Os educadores sofrem, porque estão no atual momento histórico, sentindo-se desamparados. Desamparados pelo Estado, que não investe na sua formação continuada e não consegue estabelecer uma política salarial mais equânime; sofre, porque não é atendido pela unidade escolar no que tange aos recursos necessários para favorecer o processo ensino-aprendizagem; sofre, porque acredita que perdeu tempo no Magistério, porque viu seus ‘amigos’ se darem bem na vida, adquirindo bens materiais impensáveis para o seu padrão aquisitivo.


A Síndrome de Burnout, neste sentido, só poderá ser combatida de maneira orgânica. Atacar seus pontos fortes (despersonalização, exaustão emocional e falta de comprometimento) exigirá uma reorganização política da classe docente e um sentimento de pertença ao ambiente escolar.
Enfim, no epicentro de todos estes tensionamentos, a única saída para amenizar a síndrome, é compreender que a insatisfação do trabalho docente não pode ser desconectada de todas as demais instâncias deliberativas da Escola e das políticas públicas implantadas até o momento. O percurso é sinuoso, repleto de percalços e resistências. Mas pode ser menos doloroso psiquicamente se o trabalhador em educação puder ter momentos de discussão na escola, onde suas angústias possam ser canalizadas a partir de todo um dinamismo dialético histórico. A desistência sistemática dos professores, infelizmente, só agravará o quadro já caótico do ensino público no país.

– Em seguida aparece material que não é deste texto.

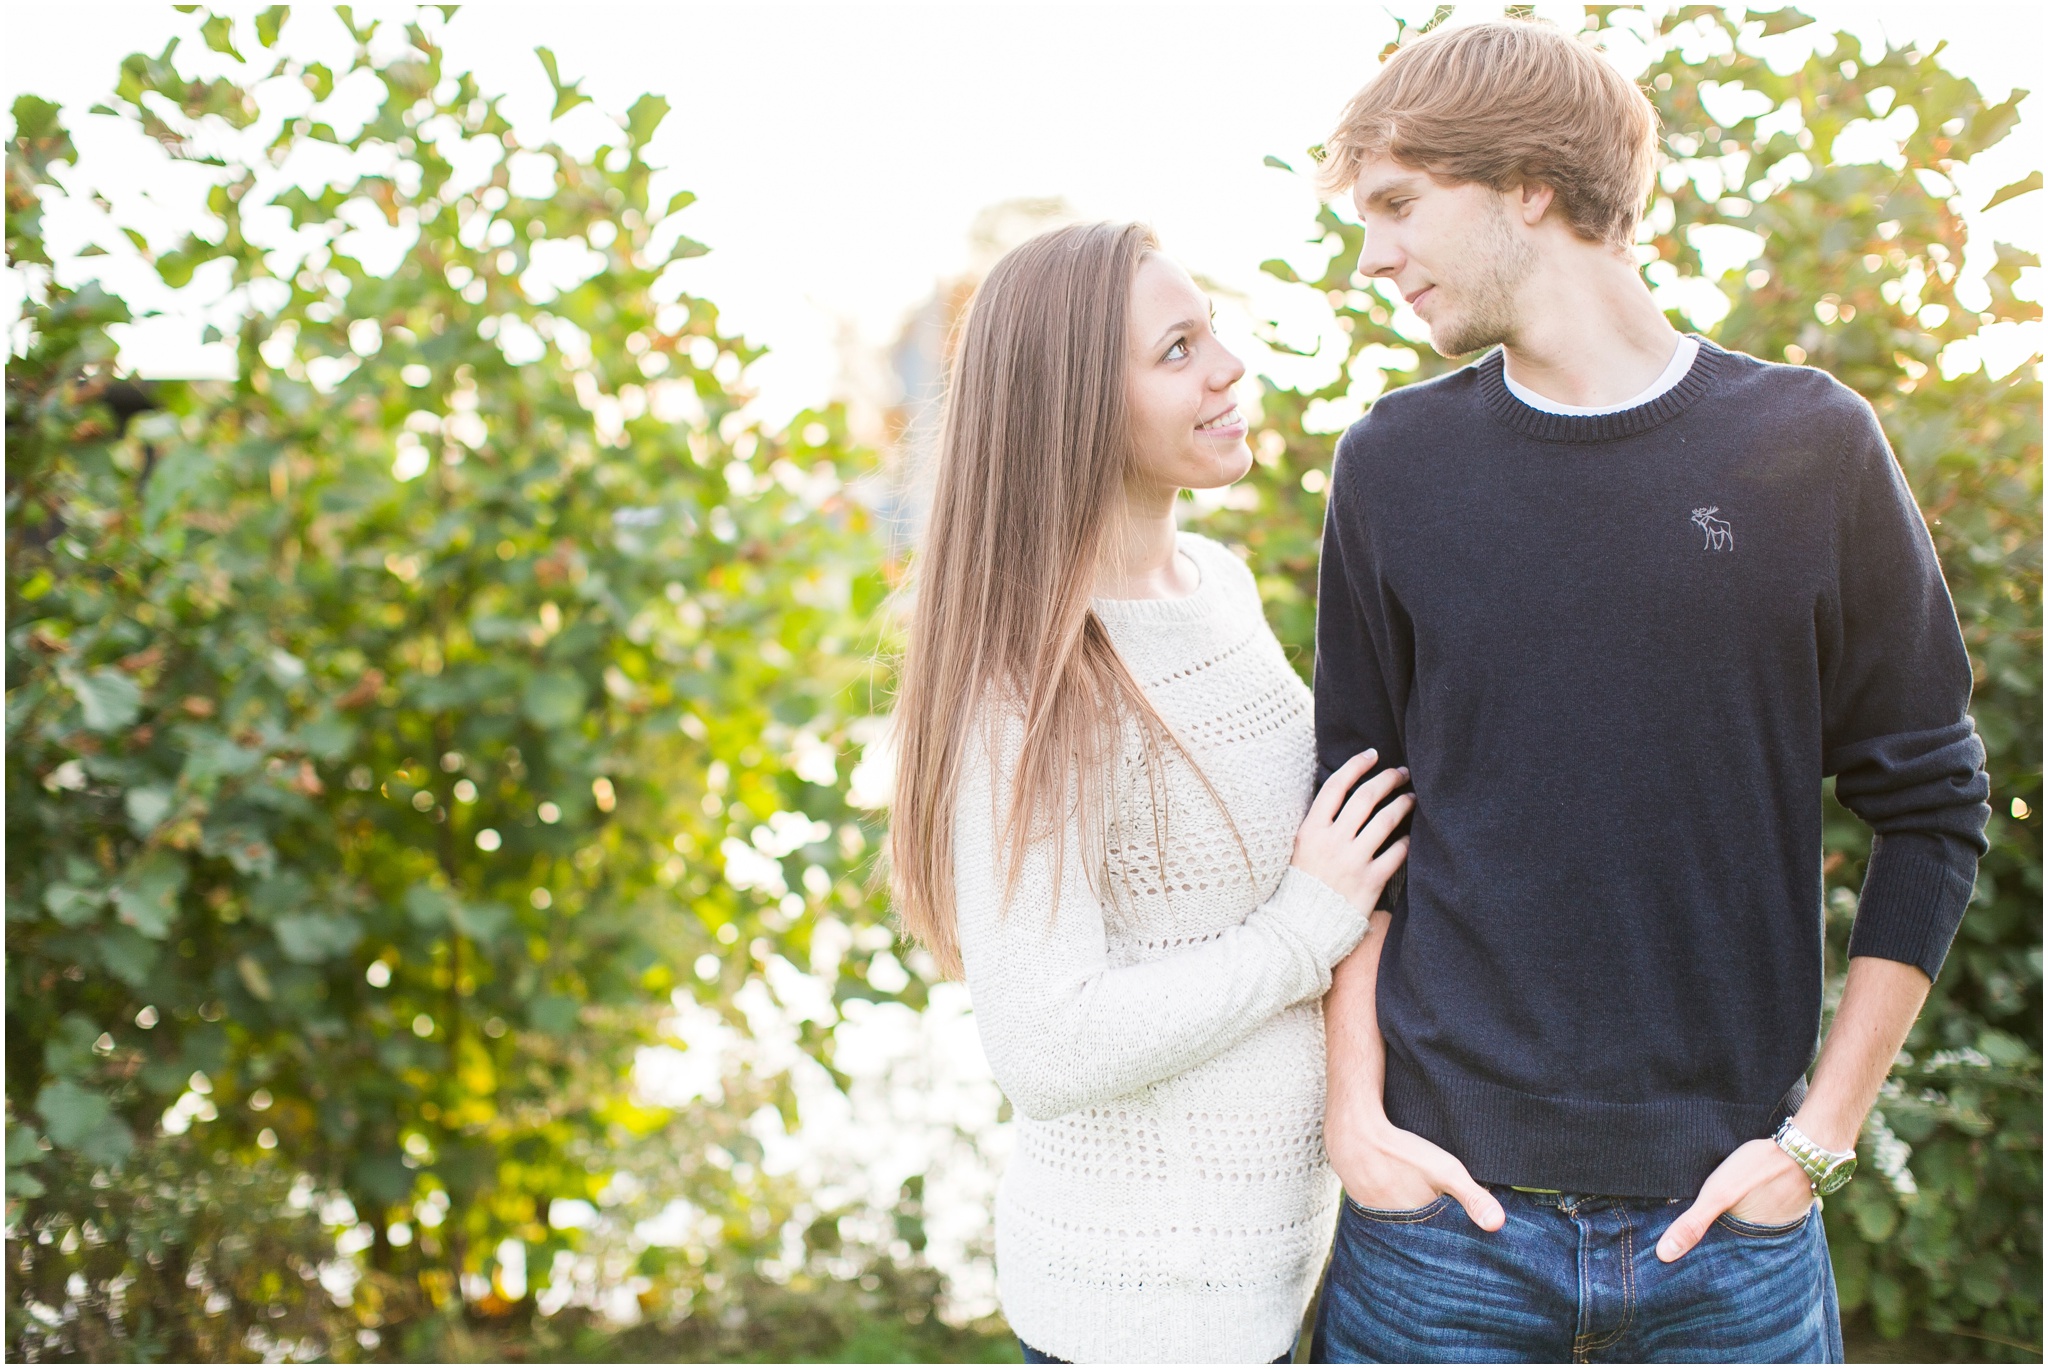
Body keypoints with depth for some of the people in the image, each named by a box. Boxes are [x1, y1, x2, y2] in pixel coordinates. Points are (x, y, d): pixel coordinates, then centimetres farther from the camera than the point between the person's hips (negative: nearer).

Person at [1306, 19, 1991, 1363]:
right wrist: (1355, 1109, -3)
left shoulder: (1808, 445, -3)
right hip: (1448, 1209, 1)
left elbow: (1934, 804, 2)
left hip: (1732, 1224, -1)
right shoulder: (1396, 466, 1)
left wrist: (1821, 1134, -3)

REFERÊNCIAS BIBLIOGRÁFICAS


CODO, Wanderley (Coordenador) Educação: carinho e trabalho. Petrópolis, RJ: Vozes/ Brasília: CNTE: UnB: Laboratório de Psicologia do Trabalho, 1999.

FREIRE, Paulo. Pedagogia da Autonomia: saberes necessários à prática educativa. 26 ed. São Paulo: Paz e Terra, 2003.

GATTI, Bernardete Angelina. Formação de Professores e carreira: problemas e movimentos de renovação. Campinas, SP: Autores Associados, 1997.

VIEIRA, Sofia Lerche (Org.). Gestão da Escola: desafios a enfrentar. Rio de Janeiro: DP & A Editora, 2002.